More than 7,000 men and boys were slaughtered simply for being Muslim — part of the approximately 100,000 who would be killed during the war, the majority of them Muslim.
Just before the slaughter,
Ratko Mladic, the Bosnian Serb military leader, was seen laughing with his soldiers, handing out candy, telling civilians not to worry. It is one of the most chilling pieces of video I’ve ever seen in my life.
To see Mladic sit before the court in the Hague now, facing justice for the brutality he meted out to others, is deeply satisfying.
It took the slaughter of thousands and thousands of people — a genocide in the heart of Europe — to get the American and European governments to be serious about putting an ultimatum to
Slobodan Milosevic, the Serbian leader who used the Bosnian Serbs as his lethal instruments.
An enormous mortar attack on a Sarajevo market a month later was the final trigger. NATO bombed Serbian positions for two weeks. The Serbian forces were unmasked as brutal, but in the end became paper tigers — they quickly surrendered. The Clinton administration tasked the
late diplomat Richard Holbrooke with bringing the warring parties to Dayton, Ohio, and negotiate a peace that’s held to this day.
Best and the worst
For me, the war and what I witnessed changed everything. I saw the very best and worst of humanity.
The worst was the Bosnian Serbs, armed and backed by Milosevic, slaughtering civilians — that meant women, little kids, old men.
Let’s not forget that this was a deliberate slaughter of civilians — not a war between two armies. The goal of the Bosnian Serbs was to terrorize and kill and ethnically cleanse these civilians from territory that they wanted to carve out as an ethnically pure statelet for themselves. They even had dreams of joining a greater Serbia.

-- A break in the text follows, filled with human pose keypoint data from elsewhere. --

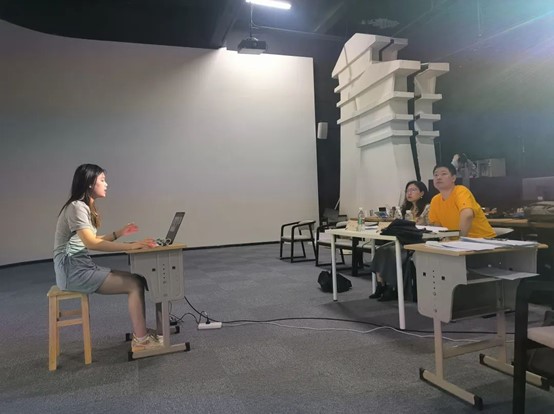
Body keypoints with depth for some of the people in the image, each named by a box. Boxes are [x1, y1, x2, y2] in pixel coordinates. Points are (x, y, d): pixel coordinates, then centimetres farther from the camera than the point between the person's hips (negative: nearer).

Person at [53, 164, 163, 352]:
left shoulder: (85, 207, 15)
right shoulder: (76, 207, -16)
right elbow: (91, 243, -27)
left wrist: (119, 233, 6)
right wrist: (131, 246, -31)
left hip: (82, 266, 9)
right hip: (73, 270, -9)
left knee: (137, 279, -2)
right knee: (135, 284, -16)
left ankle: (141, 333, 2)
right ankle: (140, 340, -9)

It was a completely unlevel playing field, right down to the fact that they were perched on the mountains surrounding Sarajevo, shelling and sniping the mostly Muslim residents of Sarajevo, Srebrenica and other besieged cities that nestled in the valleys below. Nothing was off limits: bread lines, water points, hospitals, schools; even road crossings made you a target.
It was hard to recall that only a decade earlier, the ethnically mixed, sophisticated and liberal city of Sarajevo had been the venue for the 1984 Winter Olympics.